In the study, the Mayo Clinic team led by Dr. Terzic compared mice in which the gene that produces the Kir6.2 protein had been eliminated to a control group of mice that possessed the Kir6.2 protein. Their goal was to determine whether Kir6.2 enables heart cells to maintain high levels of activity without suffering damage, and to discover how it works.

Study Findings

In treadmill testing, the normal mice tolerated more than three times the workload that the Kir6.2-deficient mice could. Both groups of mice were also tested under stress induced by a compound similar in effect to adrenaline, the body's natural fight-or-flight hormone. In mice lacking Kir6.2, hearts did not contract as completely under stress -- and 73 percent developed severe heart rhythm disturbances called arrhythmias, then died suddenly.

By contrast, none of the normal mice experienced a fatal arrhythmia.

Study Significance

Kir6.2, a protein common to all animals, is at the core of the KATP channel complex that choreographs an intricate chemical dance between potassium and calcium flow in the heart. By conducting potassium, the KATP channel enables the cells to more quickly restore electrical balance following each heartbeat, thus limiting the entrance of calcium into the cells.

"The system needs to be fully orchestrated," says Dr. Terzic. "It must have perfect harmonization to bring sufficient calcium for contraction without overdoing it." When the orchestra is "off tempo," the chemical dancers are out of step. The result: cardiac distress under stress.

The Mayo Clinic study found that heart cells in the mice lacking Kir6.2 overloaded with calcium -- and this damaged cell structure. Administering calcium-channel blockers, a common heart medication, to those Kir6.2-deficient mice prevented the fatal arrhythmias in five out of six.

Thus, the Mayo Clinic study shows that Kir6.2 is crucial to survival under the sudden rush of cardiac output required by the flight-or-fight response of the sympathetic nervous system to threats -- be they from a saber tooth cat or a bear market. "Because of the selective advantage it confers, Kir6.2 has been maintained through evolution in the gene package of many organisms," explains Dr. Terzic.
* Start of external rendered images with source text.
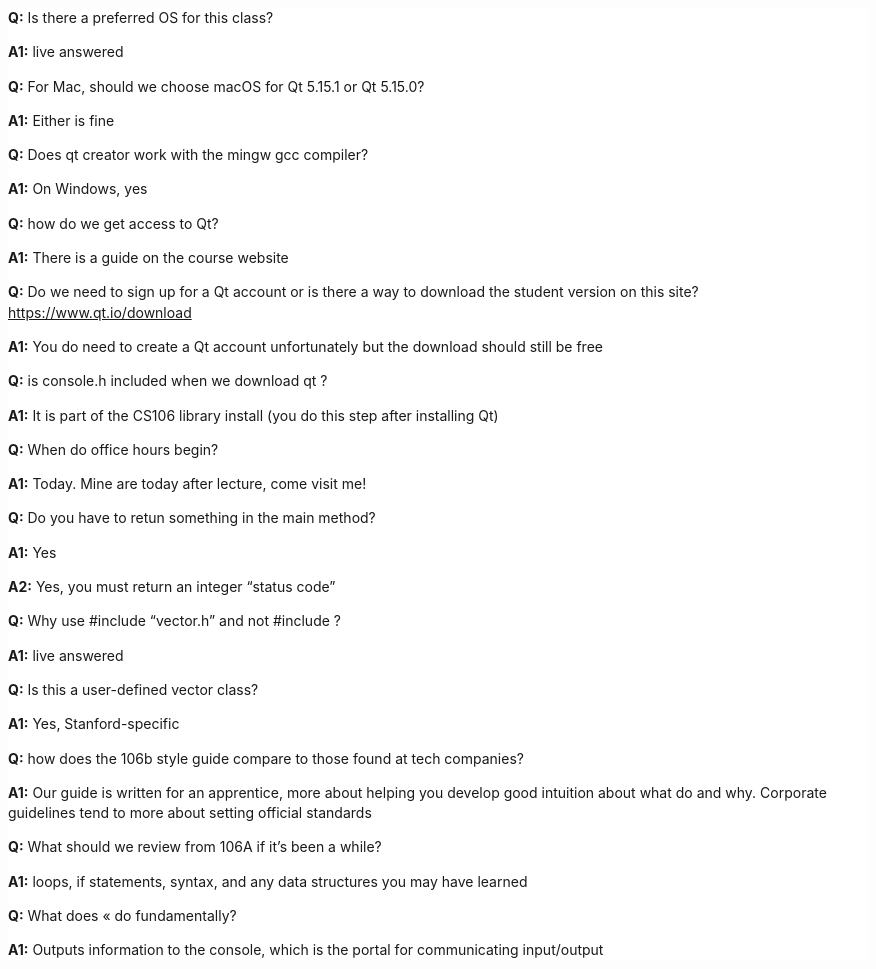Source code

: **Q:** Is there a preferred OS for this class?

**A1:** live answered


**Q:** For Mac, should we choose macOS for Qt 5.15.1 or Qt 5.15.0?

**A1:** Either is fine


**Q:** Does qt creator work with the mingw gcc compiler?

**A1:** On Windows, yes


**Q:** how do we get access to Qt?

**A1:** There is a guide on the course website


**Q:** Do we need to sign up for a Qt account or is there a way to download the student version on this site? https://www.qt.io/download

**A1:** You do need to create a Qt account unfortunately but the download should still be free


**Q:** is console.h included when we download qt ?

**A1:** It is part of the CS106 library install (you do this step after installing Qt)


**Q:** When do office hours begin?

**A1:** Today. Mine are today after lecture, come visit me!


**Q:** Do you have to retun something in the main method?

**A1:** Yes

**A2:** Yes, you must return an integer “status code”


**Q:** Why use #include “vector.h” and not #include ?</i>

**A1:** live answered


**Q:** Is this a user-defined vector class?

**A1:** Yes, Stanford-specific


**Q:** how does the 106b style guide compare to those found at tech companies?

**A1:** Our guide is written for an apprentice, more about helping you develop good intuition about what do and why. Corporate guidelines tend to more about setting official standards


**Q:** What should we review from 106A if it’s been a while?

**A1:** loops, if statements, syntax, and any data structures you may have learned


**Q:** What does « do fundamentally?

**A1:** Outputs information to the console, which is the portal for communicating input/output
The next steps for the Mayo Clinic researchers will be developing the diagnostic and therapeutic potential of these findings. A blood test could identify individuals who are deficient in KATP channel proteins, or whose supporting protein-signaling system isn't working, and drug or gene therapies could compensate for those deficiencies. "Understanding that this protein is so important, we can now work on ways to repair it when defective within the cells, or to boost its ability to respond," Dr. Terzic concludes.